[[ Available data open ]]

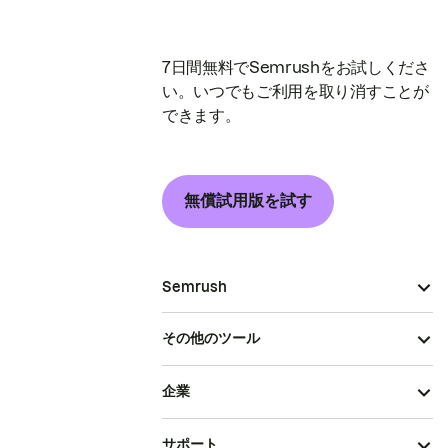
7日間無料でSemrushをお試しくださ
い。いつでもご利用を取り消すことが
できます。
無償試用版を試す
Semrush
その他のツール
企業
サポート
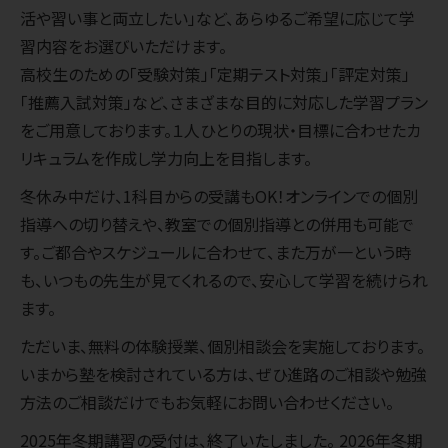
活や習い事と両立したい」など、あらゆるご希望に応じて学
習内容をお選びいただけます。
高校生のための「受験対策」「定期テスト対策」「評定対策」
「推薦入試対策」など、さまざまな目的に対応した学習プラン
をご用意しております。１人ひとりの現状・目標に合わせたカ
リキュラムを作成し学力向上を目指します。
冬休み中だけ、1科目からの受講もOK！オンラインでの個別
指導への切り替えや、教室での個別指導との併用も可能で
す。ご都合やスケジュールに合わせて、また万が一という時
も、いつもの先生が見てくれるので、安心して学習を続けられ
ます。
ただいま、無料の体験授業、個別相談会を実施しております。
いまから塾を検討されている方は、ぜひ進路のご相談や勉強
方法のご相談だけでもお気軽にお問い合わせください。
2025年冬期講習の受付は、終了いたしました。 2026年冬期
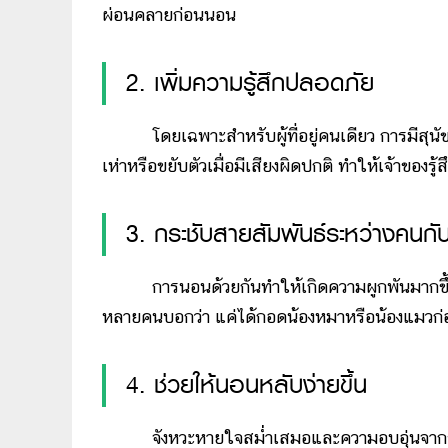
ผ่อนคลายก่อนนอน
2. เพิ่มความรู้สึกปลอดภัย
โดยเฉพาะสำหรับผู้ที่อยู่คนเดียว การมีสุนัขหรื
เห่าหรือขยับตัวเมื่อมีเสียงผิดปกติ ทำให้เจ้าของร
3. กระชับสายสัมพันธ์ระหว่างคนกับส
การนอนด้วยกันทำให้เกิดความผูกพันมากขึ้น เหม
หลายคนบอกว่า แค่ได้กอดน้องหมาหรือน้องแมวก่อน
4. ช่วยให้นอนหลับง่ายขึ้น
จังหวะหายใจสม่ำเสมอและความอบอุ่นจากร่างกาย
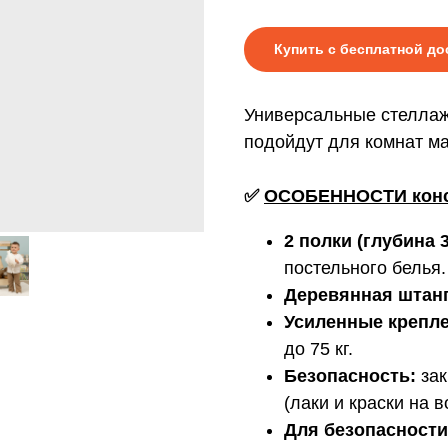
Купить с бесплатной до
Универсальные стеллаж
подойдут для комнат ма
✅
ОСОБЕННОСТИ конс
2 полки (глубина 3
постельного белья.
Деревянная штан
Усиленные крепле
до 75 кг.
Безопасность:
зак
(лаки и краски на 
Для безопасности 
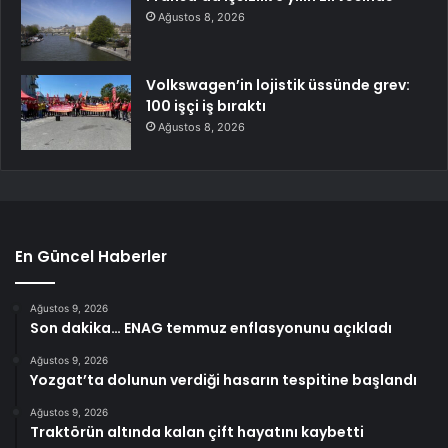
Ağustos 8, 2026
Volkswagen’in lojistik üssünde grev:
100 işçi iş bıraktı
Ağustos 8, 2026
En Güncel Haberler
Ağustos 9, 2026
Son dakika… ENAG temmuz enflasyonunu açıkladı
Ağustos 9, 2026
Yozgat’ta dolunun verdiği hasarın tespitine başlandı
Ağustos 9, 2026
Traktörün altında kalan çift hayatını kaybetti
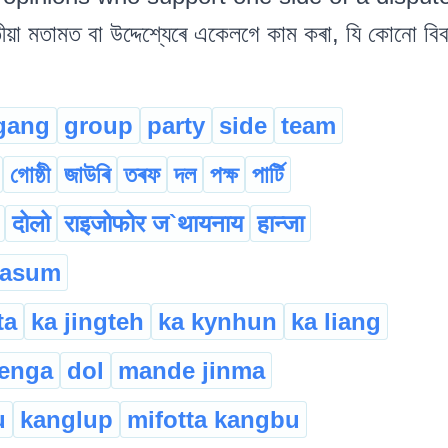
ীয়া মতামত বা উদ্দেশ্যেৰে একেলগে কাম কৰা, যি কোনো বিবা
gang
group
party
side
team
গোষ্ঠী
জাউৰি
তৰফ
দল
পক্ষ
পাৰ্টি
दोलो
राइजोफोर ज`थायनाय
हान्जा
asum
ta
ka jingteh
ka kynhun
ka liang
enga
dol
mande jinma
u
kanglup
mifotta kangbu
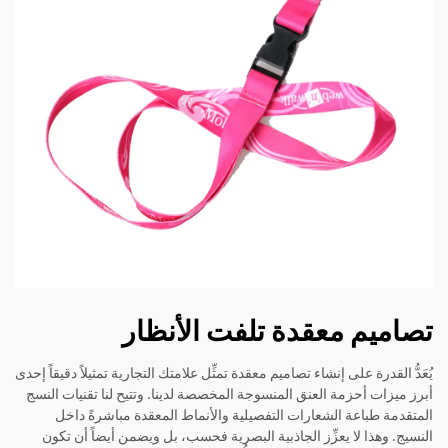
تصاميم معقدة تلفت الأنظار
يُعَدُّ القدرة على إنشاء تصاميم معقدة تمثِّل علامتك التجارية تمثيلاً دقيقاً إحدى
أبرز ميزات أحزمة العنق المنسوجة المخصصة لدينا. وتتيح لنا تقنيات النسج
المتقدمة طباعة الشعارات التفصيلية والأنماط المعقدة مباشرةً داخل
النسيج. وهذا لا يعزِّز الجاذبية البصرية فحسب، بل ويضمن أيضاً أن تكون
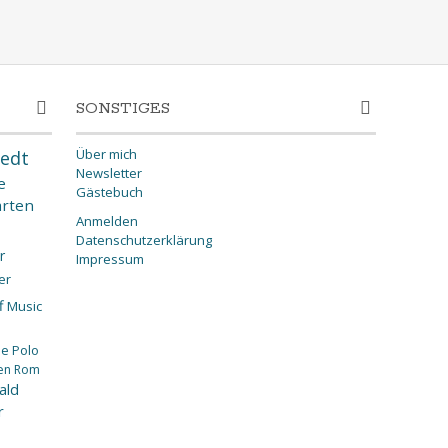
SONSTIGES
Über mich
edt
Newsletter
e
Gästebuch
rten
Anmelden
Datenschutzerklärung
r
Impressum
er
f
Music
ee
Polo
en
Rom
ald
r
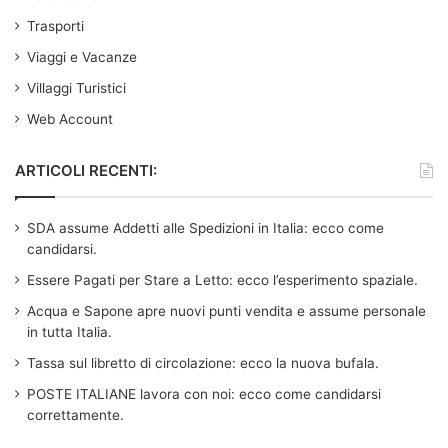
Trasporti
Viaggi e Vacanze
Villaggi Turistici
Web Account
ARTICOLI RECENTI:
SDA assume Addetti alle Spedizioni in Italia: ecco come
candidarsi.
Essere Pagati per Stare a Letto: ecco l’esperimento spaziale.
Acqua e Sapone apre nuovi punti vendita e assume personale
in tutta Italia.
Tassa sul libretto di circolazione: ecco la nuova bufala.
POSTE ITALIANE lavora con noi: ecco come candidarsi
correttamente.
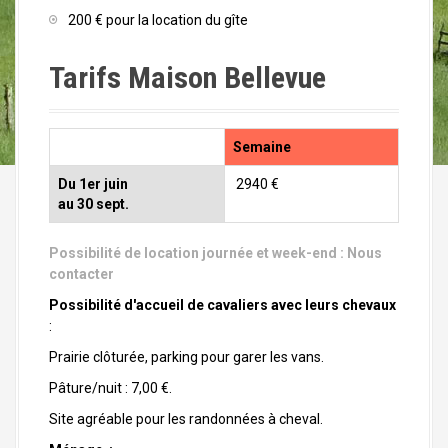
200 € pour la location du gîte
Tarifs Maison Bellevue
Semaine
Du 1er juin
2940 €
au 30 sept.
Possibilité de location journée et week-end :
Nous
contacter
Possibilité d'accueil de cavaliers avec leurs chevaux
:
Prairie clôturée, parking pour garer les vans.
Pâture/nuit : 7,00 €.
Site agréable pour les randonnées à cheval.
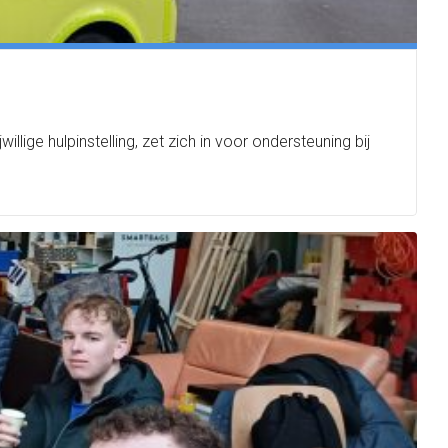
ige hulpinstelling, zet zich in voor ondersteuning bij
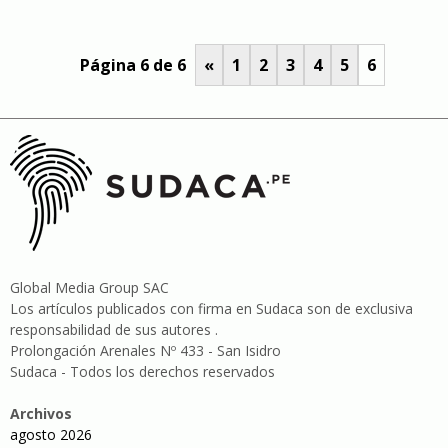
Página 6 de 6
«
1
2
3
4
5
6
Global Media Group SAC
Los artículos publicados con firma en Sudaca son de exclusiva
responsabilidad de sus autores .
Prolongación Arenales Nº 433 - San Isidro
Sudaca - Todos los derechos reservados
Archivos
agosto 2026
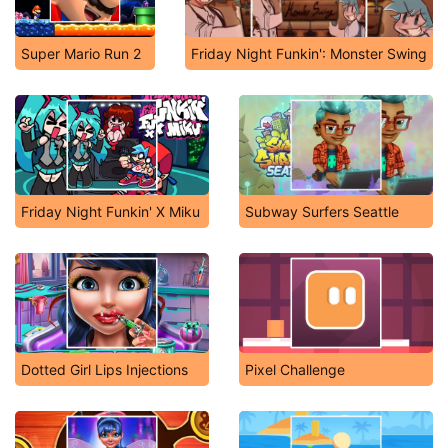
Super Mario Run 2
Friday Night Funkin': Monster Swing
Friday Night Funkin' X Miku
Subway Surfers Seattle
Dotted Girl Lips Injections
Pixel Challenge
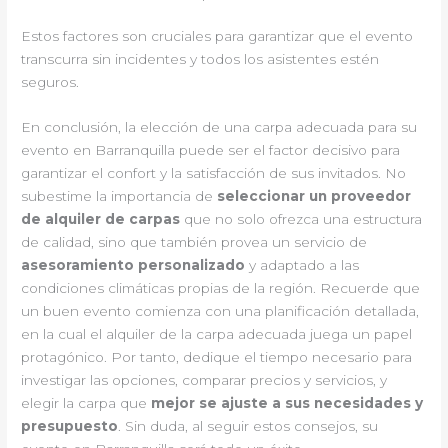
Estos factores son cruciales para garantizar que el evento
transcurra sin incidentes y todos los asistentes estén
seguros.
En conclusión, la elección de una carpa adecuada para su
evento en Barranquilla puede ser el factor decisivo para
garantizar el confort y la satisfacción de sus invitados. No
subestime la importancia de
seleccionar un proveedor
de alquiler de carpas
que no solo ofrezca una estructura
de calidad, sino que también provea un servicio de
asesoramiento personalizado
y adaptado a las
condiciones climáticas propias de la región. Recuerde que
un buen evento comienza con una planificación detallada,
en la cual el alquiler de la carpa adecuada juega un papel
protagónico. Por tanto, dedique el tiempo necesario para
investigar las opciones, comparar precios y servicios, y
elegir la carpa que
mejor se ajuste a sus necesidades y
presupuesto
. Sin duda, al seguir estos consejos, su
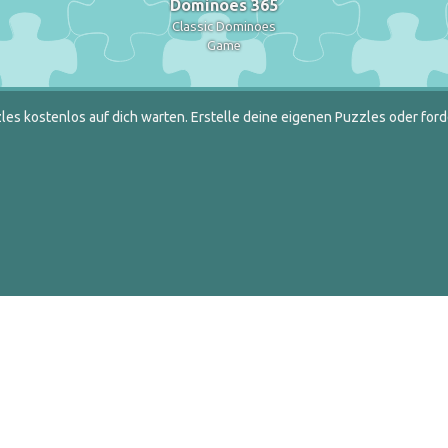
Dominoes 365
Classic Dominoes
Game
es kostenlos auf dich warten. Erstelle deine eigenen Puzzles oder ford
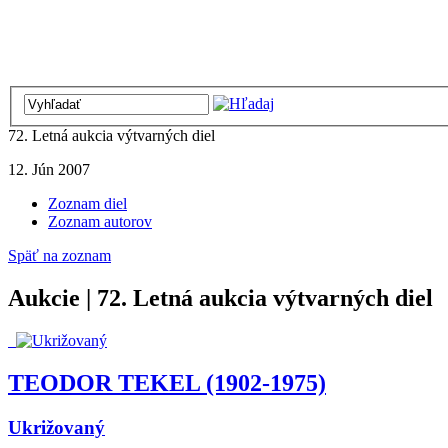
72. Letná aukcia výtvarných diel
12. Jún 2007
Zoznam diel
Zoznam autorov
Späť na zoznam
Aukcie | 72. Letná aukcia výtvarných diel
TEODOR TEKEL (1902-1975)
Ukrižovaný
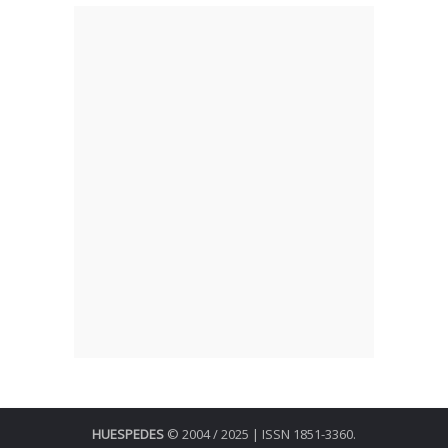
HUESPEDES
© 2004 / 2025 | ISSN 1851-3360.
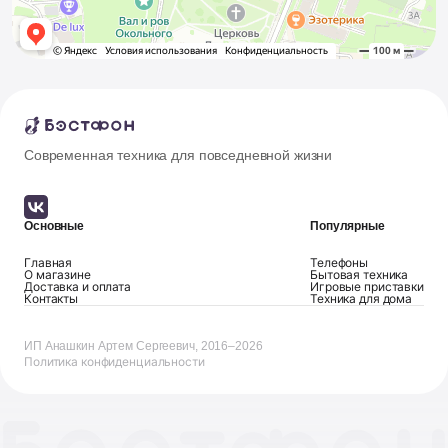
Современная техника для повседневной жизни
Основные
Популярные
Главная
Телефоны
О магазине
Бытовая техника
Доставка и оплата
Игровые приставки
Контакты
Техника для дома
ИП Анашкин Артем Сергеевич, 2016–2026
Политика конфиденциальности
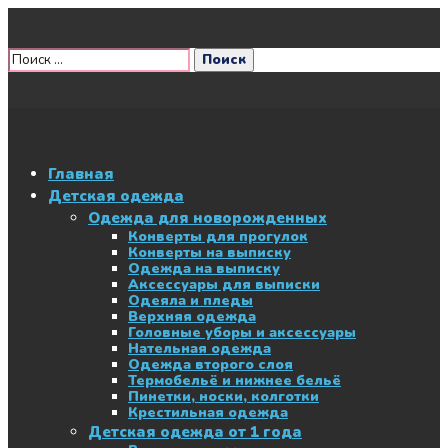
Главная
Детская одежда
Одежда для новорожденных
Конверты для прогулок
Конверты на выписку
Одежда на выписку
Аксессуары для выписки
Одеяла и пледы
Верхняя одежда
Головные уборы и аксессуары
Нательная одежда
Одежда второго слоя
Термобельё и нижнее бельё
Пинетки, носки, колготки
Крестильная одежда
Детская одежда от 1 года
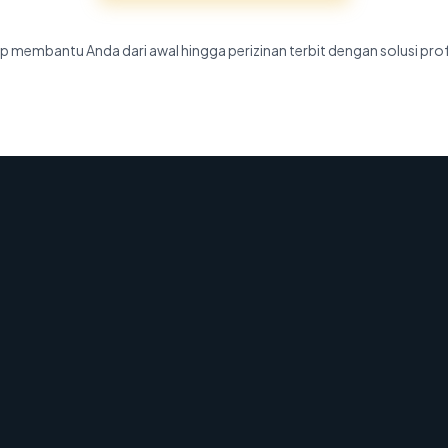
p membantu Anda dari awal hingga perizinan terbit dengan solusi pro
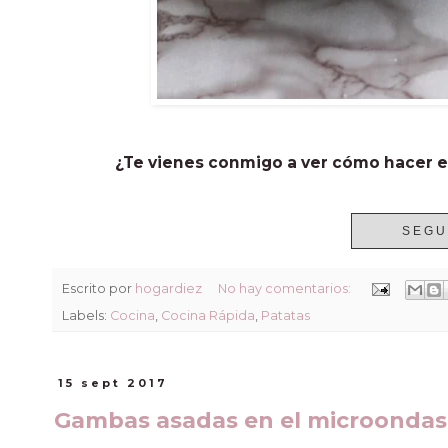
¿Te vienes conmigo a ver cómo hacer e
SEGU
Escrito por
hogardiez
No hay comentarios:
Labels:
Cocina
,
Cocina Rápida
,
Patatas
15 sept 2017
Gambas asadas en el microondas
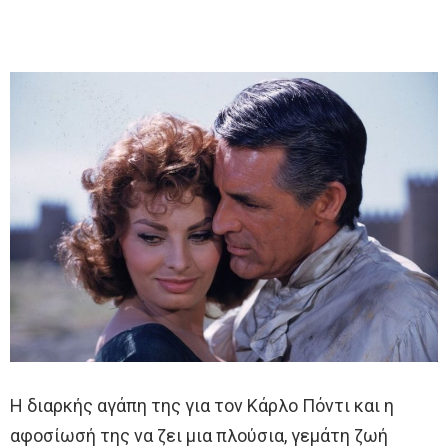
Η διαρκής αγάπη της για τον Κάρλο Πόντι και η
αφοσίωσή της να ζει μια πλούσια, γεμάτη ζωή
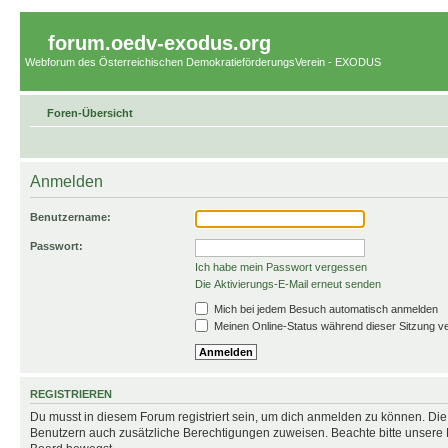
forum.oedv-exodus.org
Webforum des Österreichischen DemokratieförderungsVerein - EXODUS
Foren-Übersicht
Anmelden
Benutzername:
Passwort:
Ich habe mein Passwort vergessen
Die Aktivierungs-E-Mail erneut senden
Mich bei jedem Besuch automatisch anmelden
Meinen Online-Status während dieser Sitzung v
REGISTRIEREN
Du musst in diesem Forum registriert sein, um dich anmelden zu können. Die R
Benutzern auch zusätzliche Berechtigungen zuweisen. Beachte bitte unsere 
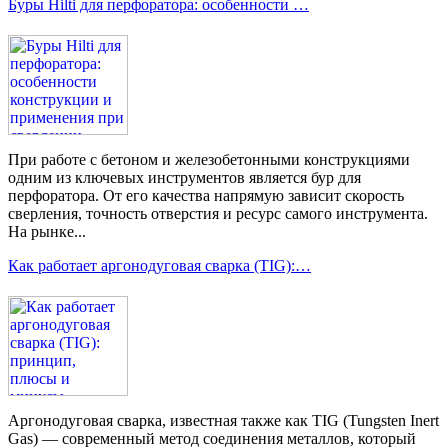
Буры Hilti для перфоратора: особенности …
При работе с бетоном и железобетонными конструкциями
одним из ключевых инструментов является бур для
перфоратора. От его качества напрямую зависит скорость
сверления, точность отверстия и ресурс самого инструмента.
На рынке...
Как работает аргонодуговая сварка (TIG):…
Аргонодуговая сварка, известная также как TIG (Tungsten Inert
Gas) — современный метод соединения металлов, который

[[ Available data closed ]]

▸ Action item
Produce an exact copy of only those lines that run from the line with "Meinen Online-Status während dieser Sitzung v" to the final line of the records, including both; exclude images.

▸ Your response
Meinen Online-Status während dieser Sitzung v
REGISTRIEREN
Du musst in diesem Forum registriert sein, um dich anmelden zu können. Die R
Benutzern auch zusätzliche Berechtigungen zuweisen. Beachte bitte unsere 
Буры Hilti для перфоратора: особенности …
При работе с бетоном и железобетонными конструкциями
одним из ключевых инструментов является бур для
перфоратора. От его качества напрямую зависит скорость
сверления, точность отверстия и ресурс самого инструмента.
На рынке...
Как работает аргонодуговая сварка (TIG):…
Аргонодуговая сварка, известная также как TIG (Tungsten Inert
Gas) — современный метод соединения металлов, который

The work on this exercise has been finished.